Number of homeless students in Manhattan continues to grow, local organizations help


Homeless is defined for Manhattan grade school students in many ways: living in a car, kids at the emergency center, domestic abuse or living with other families for economic reasons. Stan Ward, coordinator of grants and compliance for USD 383, said if a child gets emancipated or runs away, there are many places around Manhattan he or she could go.

The fall semester started with 169 homeless students, which grew to 270 by the end of November 2016. That number was expected to continue to grow to around 350 homeless students by the new year, Ward said.

“About 15 percent of our kids fall into a circumstance where they are living with an adult who doesn’t have legal custody,” Ward said. “Half of 15 percent are high school students who are living on their own because they have run away, been thrown out, given away or emancipated from their parents.”

He said he appreciates how well the Manhattan community helps homeless students.

“One of the things I can tell you is that the Manhattan community has been remarkable of their recognition of the homeless students and for their support towards these students,” Ward said.

Lacey Salas, unit director at the 5th Street Boys and Girls Club of Manhattan, agreed with Ward when she said the community family aspect for these students is amazing.

A few organizations throughout the Manhattan community, such as the McKinney-Vento Homeless Assistance Act and the Boys and Girls Club, are working to support the homeless.

The McKinney-Vento Homeless Assistance Act helps students who lack a fixed, regular and adequate nighttime residence and children who need help with everyday tasks like school work and getting access to meals.

“Essentially, we enroll the homeless and see whether they have the correct documentation, assess them in the appropriate classes, get them what they need to attend class and get the support that they need to be successful,” Ward said. “If they need clothes, we get them clothes.
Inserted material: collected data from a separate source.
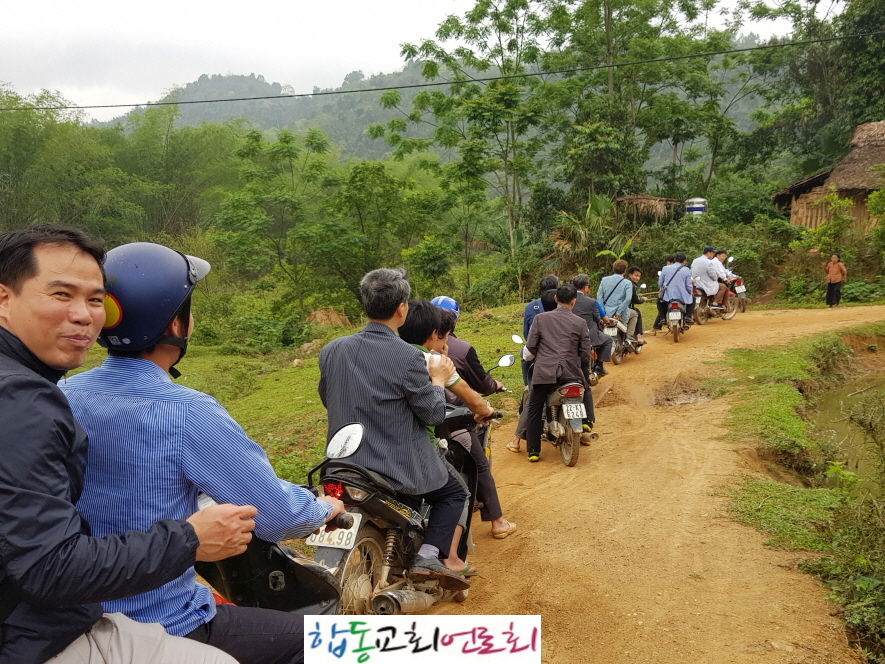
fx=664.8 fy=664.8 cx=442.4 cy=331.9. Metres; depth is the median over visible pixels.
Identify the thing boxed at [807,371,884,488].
water
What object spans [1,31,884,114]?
power line
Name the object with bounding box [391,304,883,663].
dirt road
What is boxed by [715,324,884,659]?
grass verge
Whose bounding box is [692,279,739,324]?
motorcycle
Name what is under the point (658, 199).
thatched hut
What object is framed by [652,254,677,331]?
person
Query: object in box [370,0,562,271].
tree
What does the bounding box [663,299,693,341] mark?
motorcycle
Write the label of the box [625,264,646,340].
man
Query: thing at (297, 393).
grass field
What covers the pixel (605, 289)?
man
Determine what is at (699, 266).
man
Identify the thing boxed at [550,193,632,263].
palm tree
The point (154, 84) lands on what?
sky
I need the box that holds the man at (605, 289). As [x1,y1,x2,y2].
[597,260,638,347]
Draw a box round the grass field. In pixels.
[53,303,547,491]
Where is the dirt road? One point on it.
(537, 586)
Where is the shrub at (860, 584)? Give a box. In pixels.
[813,401,884,659]
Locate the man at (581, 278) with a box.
[569,275,610,376]
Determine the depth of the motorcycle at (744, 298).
19.61 m
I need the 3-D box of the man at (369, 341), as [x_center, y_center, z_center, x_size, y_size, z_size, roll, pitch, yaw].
[-0.244,0.476,3.557,0.818,1.740,0.774,3,9,23]
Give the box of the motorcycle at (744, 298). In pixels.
[720,270,748,315]
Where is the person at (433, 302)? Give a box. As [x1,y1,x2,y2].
[425,291,513,532]
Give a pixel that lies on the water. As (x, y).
(832, 408)
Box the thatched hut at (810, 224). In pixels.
[775,121,884,234]
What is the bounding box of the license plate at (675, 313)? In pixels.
[669,305,681,321]
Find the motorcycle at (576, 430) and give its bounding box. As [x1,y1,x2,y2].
[514,336,595,465]
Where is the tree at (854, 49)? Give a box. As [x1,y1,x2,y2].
[745,0,884,173]
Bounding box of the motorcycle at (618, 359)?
[603,314,643,365]
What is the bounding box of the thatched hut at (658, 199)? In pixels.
[613,194,679,223]
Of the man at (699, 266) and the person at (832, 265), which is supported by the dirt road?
the person at (832, 265)
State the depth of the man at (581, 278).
10.12 m
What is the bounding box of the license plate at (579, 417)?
[561,401,586,421]
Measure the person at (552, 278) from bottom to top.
1.545 m
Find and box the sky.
[0,0,825,118]
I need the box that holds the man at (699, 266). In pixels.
[690,246,721,315]
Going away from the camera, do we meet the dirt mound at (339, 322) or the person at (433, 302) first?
the person at (433, 302)
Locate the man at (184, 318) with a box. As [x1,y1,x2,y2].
[52,229,344,663]
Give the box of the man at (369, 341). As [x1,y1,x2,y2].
[315,265,477,593]
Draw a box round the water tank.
[684,197,707,214]
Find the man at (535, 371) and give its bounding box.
[515,283,592,462]
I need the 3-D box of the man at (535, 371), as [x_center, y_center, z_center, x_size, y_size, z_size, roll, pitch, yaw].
[1.153,0.371,6.962,0.727,1.762,1.043,0,9,4]
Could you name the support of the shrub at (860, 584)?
on the grass verge at (777, 510)
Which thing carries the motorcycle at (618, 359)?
on the dirt road
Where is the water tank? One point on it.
(697, 209)
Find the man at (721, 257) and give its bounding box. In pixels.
[712,247,736,306]
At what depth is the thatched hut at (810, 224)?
25.06 m
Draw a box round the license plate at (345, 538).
[306,510,363,550]
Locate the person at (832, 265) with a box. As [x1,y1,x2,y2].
[823,252,846,307]
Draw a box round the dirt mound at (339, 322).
[305,307,351,326]
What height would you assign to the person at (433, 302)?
1.730 m

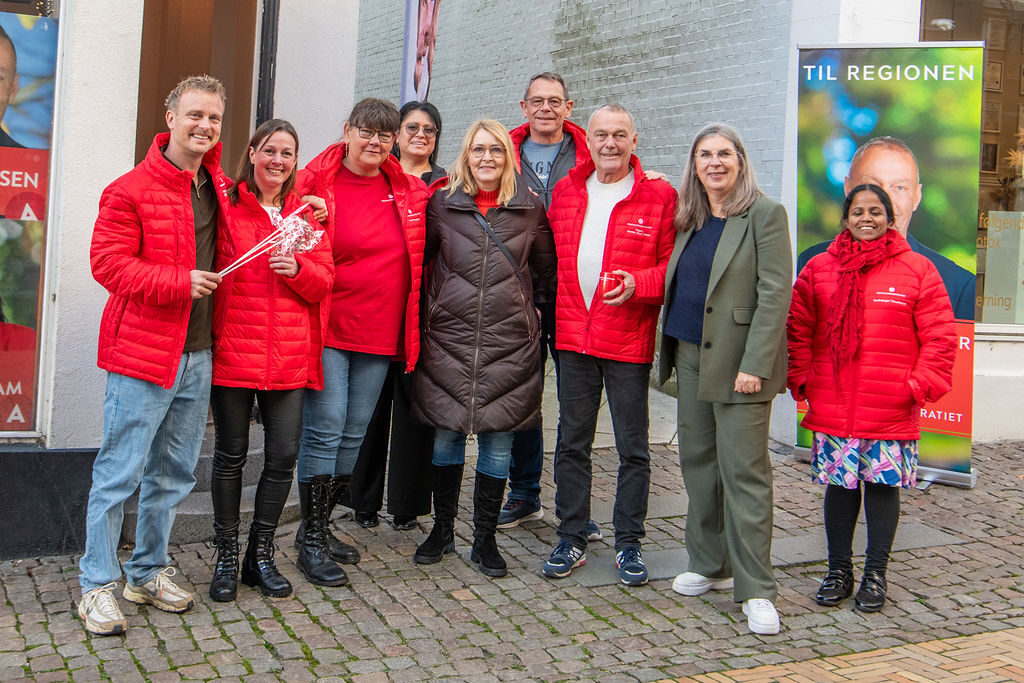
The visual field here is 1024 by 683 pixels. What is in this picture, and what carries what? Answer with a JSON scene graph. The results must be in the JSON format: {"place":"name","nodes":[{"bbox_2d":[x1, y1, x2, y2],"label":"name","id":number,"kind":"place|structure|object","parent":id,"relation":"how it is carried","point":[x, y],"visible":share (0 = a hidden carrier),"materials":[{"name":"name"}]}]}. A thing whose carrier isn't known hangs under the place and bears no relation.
{"place":"outdoors","nodes":[
{"label":"outdoors","id":0,"kind":"place"},
{"bbox_2d":[0,0,363,555],"label":"building","id":1,"kind":"structure","parent":0,"point":[127,148],"materials":[{"name":"white paint"}]},
{"bbox_2d":[0,0,65,441],"label":"shop window","id":2,"kind":"structure","parent":1,"relation":"in","point":[7,433],"materials":[{"name":"glass"}]},
{"bbox_2d":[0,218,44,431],"label":"poster","id":3,"kind":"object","parent":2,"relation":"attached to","point":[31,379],"visible":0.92,"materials":[{"name":"paper"}]},
{"bbox_2d":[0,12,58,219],"label":"poster","id":4,"kind":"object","parent":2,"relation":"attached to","point":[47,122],"visible":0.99,"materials":[{"name":"paper"}]},
{"bbox_2d":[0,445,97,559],"label":"black panel","id":5,"kind":"object","parent":1,"relation":"attached to","point":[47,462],"visible":0.62,"materials":[{"name":"black stone"}]},
{"bbox_2d":[135,0,268,179],"label":"doorway","id":6,"kind":"structure","parent":1,"relation":"in","point":[169,88],"materials":[{"name":"brown wood"}]},
{"bbox_2d":[255,0,279,128],"label":"drainpipe","id":7,"kind":"object","parent":1,"relation":"attached to","point":[271,60],"visible":0.48,"materials":[{"name":"black metal"}]},
{"bbox_2d":[0,429,1023,682],"label":"cobblestone pavement","id":8,"kind":"structure","parent":0,"point":[31,596],"materials":[{"name":"grey stone"}]},
{"bbox_2d":[78,76,235,636],"label":"man","id":9,"kind":"object","parent":8,"relation":"on","point":[197,168],"visible":0.99},
{"bbox_2d":[218,203,324,276],"label":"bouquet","id":10,"kind":"object","parent":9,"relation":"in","point":[291,237],"visible":0.78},
{"bbox_2d":[119,416,286,546],"label":"stone steps","id":11,"kind":"structure","parent":8,"relation":"on","point":[203,494],"materials":[{"name":"grey stone"}]},
{"bbox_2d":[207,115,335,601],"label":"woman","id":12,"kind":"object","parent":8,"relation":"on","point":[297,317],"visible":0.9},
{"bbox_2d":[290,97,426,584],"label":"woman","id":13,"kind":"object","parent":8,"relation":"on","point":[375,212],"visible":0.82},
{"bbox_2d":[348,100,447,532],"label":"woman","id":14,"kind":"object","parent":8,"relation":"on","point":[429,160],"visible":0.4},
{"bbox_2d":[407,118,552,578],"label":"woman","id":15,"kind":"object","parent":8,"relation":"on","point":[473,317],"visible":0.95},
{"bbox_2d":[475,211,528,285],"label":"strap","id":16,"kind":"object","parent":15,"relation":"on","point":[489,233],"visible":0.33,"materials":[{"name":"black leather"}]},
{"bbox_2d":[499,70,598,535],"label":"man","id":17,"kind":"object","parent":8,"relation":"on","point":[554,88],"visible":0.41},
{"bbox_2d":[543,97,678,586],"label":"man","id":18,"kind":"object","parent":8,"relation":"on","point":[610,222],"visible":0.98},
{"bbox_2d":[599,272,623,298],"label":"red cup","id":19,"kind":"object","parent":18,"relation":"in","point":[606,281],"visible":0.79,"materials":[{"name":"red"}]},
{"bbox_2d":[662,123,791,639],"label":"woman","id":20,"kind":"object","parent":8,"relation":"on","point":[718,303],"visible":0.97},
{"bbox_2d":[784,181,958,612],"label":"woman","id":21,"kind":"object","parent":8,"relation":"on","point":[874,208],"visible":0.98},
{"bbox_2d":[792,40,984,485],"label":"roll-up banner","id":22,"kind":"object","parent":8,"relation":"on","point":[962,315],"visible":0.68,"materials":[{"name":"plastic"}]},
{"bbox_2d":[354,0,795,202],"label":"brick wall","id":23,"kind":"structure","parent":0,"point":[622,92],"materials":[{"name":"grey brick"}]},
{"bbox_2d":[400,0,440,105],"label":"banner","id":24,"kind":"object","parent":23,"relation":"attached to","point":[417,72],"visible":0.7,"materials":[{"name":"white"}]},
{"bbox_2d":[654,627,1023,682],"label":"brick pavement","id":25,"kind":"structure","parent":0,"point":[994,638],"materials":[{"name":"beige brick"}]},
{"bbox_2d":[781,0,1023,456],"label":"building","id":26,"kind":"structure","parent":0,"point":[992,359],"materials":[{"name":"white paint"}]},
{"bbox_2d":[916,0,1023,332],"label":"shop window","id":27,"kind":"structure","parent":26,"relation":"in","point":[954,14],"materials":[{"name":"glass"}]},
{"bbox_2d":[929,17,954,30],"label":"ceiling lamp","id":28,"kind":"object","parent":27,"relation":"in","point":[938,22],"visible":0.75,"materials":[{"name":"white"}]},
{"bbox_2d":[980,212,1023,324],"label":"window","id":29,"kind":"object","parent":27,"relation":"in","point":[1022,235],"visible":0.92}
]}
They need their teeth checked, we take them to the dentist. They need glasses, we buy them glasses. If their parents don’t have transportation, we provide transportation for the kids.”

The Boys and Girls Club also provides help to homeless students with after-school programs and lower costs for childcare. Junnae Campbell, executive director of the Boys and Girls Club, said there are scholarships available for students who would otherwise may not have anywhere to go.

“I feel like we make a huge impact on kids who are struggling or don’t have a steady home life,” Salas said. “We provide a safe and consistent place for kids. When they don’t have anything else, they can have the reassurance that we are here and always will be, whether that be here for help with homework or having some stability in their lives.”

The Boys and Girls Club focuses on the students and their personal and educational needs.

“I think what programs like the McKinney-Vento Act and Boys and Girls Club does for families and students in harsh situations is something that needs to be done,” Taylor Clites, senior in construction science and former Boys and Girls Club employee, said. “I am glad that they have the support for the Manhattan community.”

The Families in Transition Closet (FIT) is a program developed under the McKinney-Vento Act to help the homeless through community donations. Items including school supplies, clothing and food are collected for families in need. Around 100 backpacks filled with food are given to students to take home every week, Ward said.

“The FIT Closet gets so much recognition and donations that we share with the Crisis Center, Emergency Center, Salvation Army, churches and more,” Ward said. “The whole intertwined network programs have come together for an unbelievable level of support.”

The FIT closet also opens their doors to struggling families, immigrant students, students in foster care and children with a Court Appointed Special Advocate.